Aktuelle Nachrichten aus unserer Kirchengemeinde


Requiem - wie klingt der Tod?

Mit den im November häufig aufgeführten Requiem-Chorwerken von Mozart und Verdi, vor allem aber mit vielen weniger geläufigen Vertonungen der Totenmesse, beschäftigte sich Pfarrer Thomas Lotz bei einem Abend im Rahmen des "Höhenkirchner Forums".

Er stellte dabei Requiem-Kompositionen aus sieben Jahrhunderten vor. „So verschieden diese Werke sind, es geht immer um Klage, um Trost und um Hoffnung auf Frieden und auf eine Zukunft des Menschen bei Gott“, fasst Lotz seinen Vortrag zusammen. 

Er beleuchtete nicht nur die musikalische Ausdeutung des eigenartigen mittelalterlichen Textes der lateinischen Totenmesse; als evangelischer Pfarrer zeigte Lotz auch auf, warum dieser Text von protestantischen Komponisten vermieden wurde und welche Alternativen sich entwickelten - von Heinrich Schütz' "Musikalischen Exequien" bis zum „Deutschen Requiem“ von Johannes Brahms.
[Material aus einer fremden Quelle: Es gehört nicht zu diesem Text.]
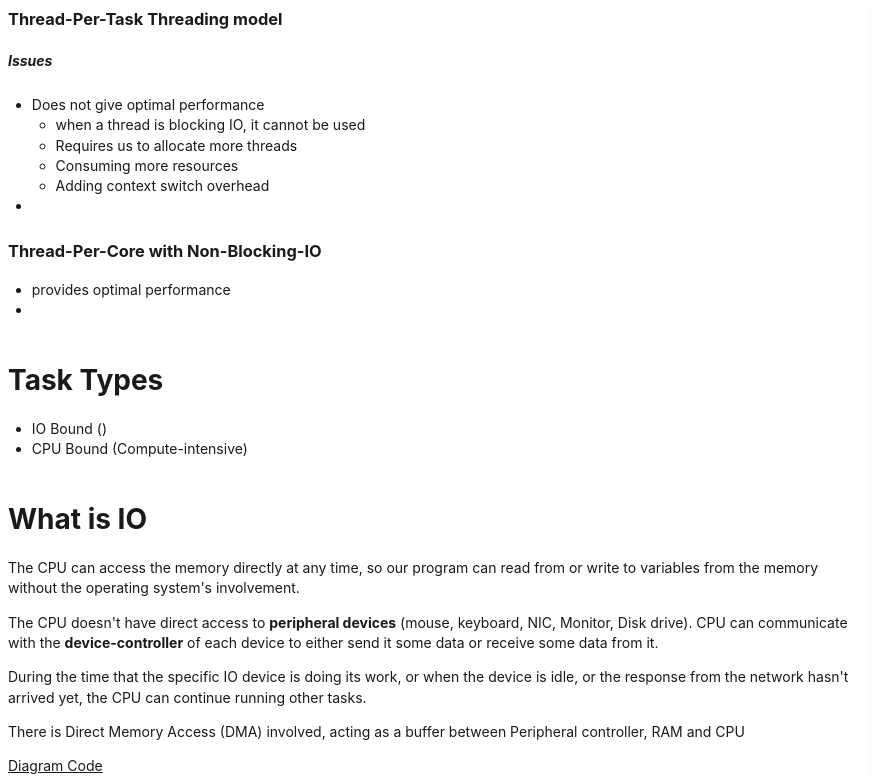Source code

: ### Thread-Per-Task Threading model

##### Issues

- Does not give optimal performance
    - when a thread is blocking IO, it cannot be used
    - Requires us to allocate more threads
    - Consuming more resources
    - Adding context switch overhead
-

### Thread-Per-Core with Non-Blocking-IO

- provides optimal performance
-

# Task Types

- IO Bound ()
- CPU Bound (Compute-intensive)

# What is IO

The CPU can access the memory directly at any time, so our program can read from
or write to
variables from the memory without the operating system's involvement.

The CPU doesn't have direct access to **peripheral devices** (mouse, keyboard,
NIC, Monitor, Disk drive).
CPU can communicate with the **device-controller** of each device to either send
it some data or receive some data from it.

During the time that the specific IO device is doing its work, or when the
device is idle, or the
response from the network hasn't arrived yet, the CPU can continue running other
tasks.

There is Direct Memory Access (DMA) involved, acting as a buffer between
Peripheral controller, RAM and CPU

[Diagram Code](https://app.eraser.io/workspace/T6P7KpKfUkWkbqsVJbqC?origin=share)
Die Entwicklung des Requiems von der liturgischen Musik zum Konzertstück für großen Chor und Orchester im 19. Jahrhundert wurde ebenso nachgezeichnet wie der zunehmend freie Umgang mit dem liturgischen Text bis hin zu nichtreligiösen Requiem-Kompositionen. So entstand ein breites Bild vom spannenden Wechselspiel von Musik und christlichem Glauben angesichts des Todes.


Gospelmesse "Give God Glory" mit den TrueBadours

Rhythmische Gospelmusik war am Sonntag, 10. November, um 10.00 Uhr in der Kreuz-Christi-Kirche zu hören. Die Gruppe „TrueBadours“ unter Leitung von Christoph Demmler war zu Gast und gestaltete den Abendmahlsgottesdienst mit der Gospelmesse „Give God Glory“. Liturg und Prediger war Pfarrer Thomas Lotz. In der überfüllten Kirche gab es viel Beifall für die besondere Musik, die mit ihrer Emotionalität Freude und Nachdenklichkeit, Jubel und Trauer gleichermaßen leicht fasslich ausdrücken konnte.


 

Eckard Herrmann feiert die Einführung seines Nachfolgers mit – 36 Jahre später

Der eine geht bald in Ruhestand, der andere beginnt gerade als Vikar seinen Dienst als Seelsorger. Doch auch Dekan Eckard Herrmann (Regensburg) war einmal Vikar, und zwar in Höhenkirchen. Von 1981 bis 1983 hat er hier bei Pfarrer Gottfried Stritar die Ausbildung zum Pfarrberuf absolviert.

Weil dann 36 Jahre lang kein Vikar mehr nach Höhenkirchen geschickt wurde, ist Julian Hensold (35), der am Sonntag, 31. März, in einem festlichen Gottesdienst für seinen Dienst verpflichtet wurde, sein direkter Nachfolger.

Herrmann ließ es sich nicht nehmen und folgte der Einladung von Pfarrer Thomas Lotz in die Kreuz-Christi-Kirche, um seinen Nachfolger kennenzulernen, der gerade zur Welt kam, als Herrmann sein Vikariat abgeschlossen hatte.

 Herrmann - Hensold

Herrmann berichtete von bewegten Zeiten der Gemeinde, noch in der alten Kreuz-Christi-Kirche, die 2001 abgerissen werden musste. Damals waren die Evangelischen in Höhenkirchen und Umgebung fast alle junge Familien mit kleinen Kindern – wie auch die Herrmanns, die damals in Aying neben dem Biergarten wohnten. Auch einige ältere Gemeindemitglieder, die sich noch an Herrmanns Wirken als Vikar erinnern, waren zur Einführung gekommen. Herrmann nannte es in seinem Grußwort einen Glücksfall, dass er damals nach Höhenkirchen entsandt wurde, und wünschte seinem Nachfolger eine ebenso glückliche Vikariatszeit und viel Erfolg beim Lernen.

Eckard Herrmann ist, nach Zwischenstationen in Burghausen, Würzburg und Vaterstetten, seit 2006 Dekan in Regensburg.